Ella nació libre conforme a la voluntad divina. Su libertad se ensanchaba cuanto más se profundizaba su instrucción. De espíritu libre ha recobrado tanto más libertad y conquistado el derecho a elegir con quien unir el resto de sus días. Su alma igualmente libre adquiriría dimensiones mayores de libertad, decisión y poder de control y dirección para todos los actos de su vida, y no podía aceptar los designios del adorado pero terco padre quien buscaba atarla a una vida infernal, bajo tratos amorosos vejatorios y contrarios a la naturaleza humana.

Los tratos planificados por su padre en su ausencia no les eran propios, porque son en esencia, los actos ajenos y estos, planificados por otros a quienes no les podía contar sus penurias, porque no conocían sus dolores no les atañen. Quienes ignoraban sus sufrimientos con sus detalles, no sabían cuáles hechos permitirían conseguir su felicidad, ni cuáles le llevarían al precipicio del infortunio, a la desesperanza, o a la ignominia.

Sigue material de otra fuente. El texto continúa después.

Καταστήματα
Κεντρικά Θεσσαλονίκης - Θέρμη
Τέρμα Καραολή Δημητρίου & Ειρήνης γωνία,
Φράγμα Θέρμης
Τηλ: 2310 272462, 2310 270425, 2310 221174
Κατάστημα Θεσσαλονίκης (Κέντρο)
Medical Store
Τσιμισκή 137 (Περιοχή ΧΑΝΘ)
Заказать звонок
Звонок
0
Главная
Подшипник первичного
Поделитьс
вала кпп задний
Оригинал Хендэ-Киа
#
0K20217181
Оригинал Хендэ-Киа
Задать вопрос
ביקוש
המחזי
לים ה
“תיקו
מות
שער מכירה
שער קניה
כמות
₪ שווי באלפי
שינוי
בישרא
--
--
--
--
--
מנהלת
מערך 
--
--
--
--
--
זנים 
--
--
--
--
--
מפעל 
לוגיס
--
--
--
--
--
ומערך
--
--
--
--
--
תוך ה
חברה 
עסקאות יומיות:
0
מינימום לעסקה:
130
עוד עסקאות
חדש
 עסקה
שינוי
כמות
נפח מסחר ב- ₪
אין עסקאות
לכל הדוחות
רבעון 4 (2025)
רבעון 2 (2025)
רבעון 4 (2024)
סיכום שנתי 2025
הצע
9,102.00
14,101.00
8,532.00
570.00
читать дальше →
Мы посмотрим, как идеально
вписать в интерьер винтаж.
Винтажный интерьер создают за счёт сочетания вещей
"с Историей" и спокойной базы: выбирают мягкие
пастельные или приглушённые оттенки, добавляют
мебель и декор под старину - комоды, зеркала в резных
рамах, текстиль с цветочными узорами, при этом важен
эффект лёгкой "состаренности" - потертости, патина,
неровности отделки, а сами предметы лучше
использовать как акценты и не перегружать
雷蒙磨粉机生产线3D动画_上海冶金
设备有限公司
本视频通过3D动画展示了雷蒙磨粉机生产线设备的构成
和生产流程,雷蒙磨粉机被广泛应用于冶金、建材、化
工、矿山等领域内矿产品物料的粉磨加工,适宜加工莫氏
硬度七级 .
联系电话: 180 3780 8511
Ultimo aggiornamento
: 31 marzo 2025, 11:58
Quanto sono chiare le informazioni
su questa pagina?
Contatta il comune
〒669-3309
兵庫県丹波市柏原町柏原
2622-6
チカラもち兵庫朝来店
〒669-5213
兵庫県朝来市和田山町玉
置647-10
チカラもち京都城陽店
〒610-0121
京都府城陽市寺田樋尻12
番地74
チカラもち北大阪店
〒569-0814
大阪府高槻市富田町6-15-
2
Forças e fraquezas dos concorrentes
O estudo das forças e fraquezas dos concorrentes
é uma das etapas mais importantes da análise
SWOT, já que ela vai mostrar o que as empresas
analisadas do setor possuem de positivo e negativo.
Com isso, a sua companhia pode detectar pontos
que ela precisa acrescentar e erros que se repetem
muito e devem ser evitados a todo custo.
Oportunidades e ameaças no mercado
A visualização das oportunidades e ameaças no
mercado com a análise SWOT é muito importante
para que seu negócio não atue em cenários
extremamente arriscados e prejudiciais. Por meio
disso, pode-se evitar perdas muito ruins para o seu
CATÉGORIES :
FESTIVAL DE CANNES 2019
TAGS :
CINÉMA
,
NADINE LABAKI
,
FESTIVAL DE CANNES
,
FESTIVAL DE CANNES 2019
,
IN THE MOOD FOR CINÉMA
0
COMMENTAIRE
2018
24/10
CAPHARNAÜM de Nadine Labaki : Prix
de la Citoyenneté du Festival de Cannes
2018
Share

El amor decía Mirna Sebastián, no debería estar sujeto a los extravíos que los otros hagan, pues el amor debe ser espontáneo y su sinceridad no depende sino de los lazos mediante capaces y suficientes para fortalecerlo. Esos lazos son aquellos seleccionados y escogidos por sus fieles, por quienes lo sienten y lo sufren. Quien no los padece en sus fieros internos, no entiende sus medios ni sus formas para salir del ostracismo. El amor debe dejarse flotar con la misma intensidad del viento y con la libertad del pájaro, en tanto se asimila a un ave en vuelo sin rumbo fijo. Lo contrario es ir muriendo en vida, pasando las horas enteras en profundas lamentaciones por su suerte, tratando sin éxito, consolar la pena que tal desatino causaría. Mirna Sebastián entendía las razones esgrimidas por Teódulo; tenía consciencia del amor por ella del padre; conocía bien ese amor inconmensurable sin limitaciones ni reserva brindado a ella por su progenitor. Sin embargo no estaba dispuesta a morir todo cuanto le resta de vida ahogada en un infinito mar de lágrimas, y eso sería lo único esperado si aceptaba complaciente los deseos del padre Teódulo Sebastián Dival. La lucha contraria a los deseos atrevidos del progenitor, le garantizaría mantenerse libre y en pie para la lucha, renunciar a esto, también sería renunciar a su lucha por la igualdad empuñada como filosofía de vida, como una condición vital. Sería renunciar a vivir en dignidad.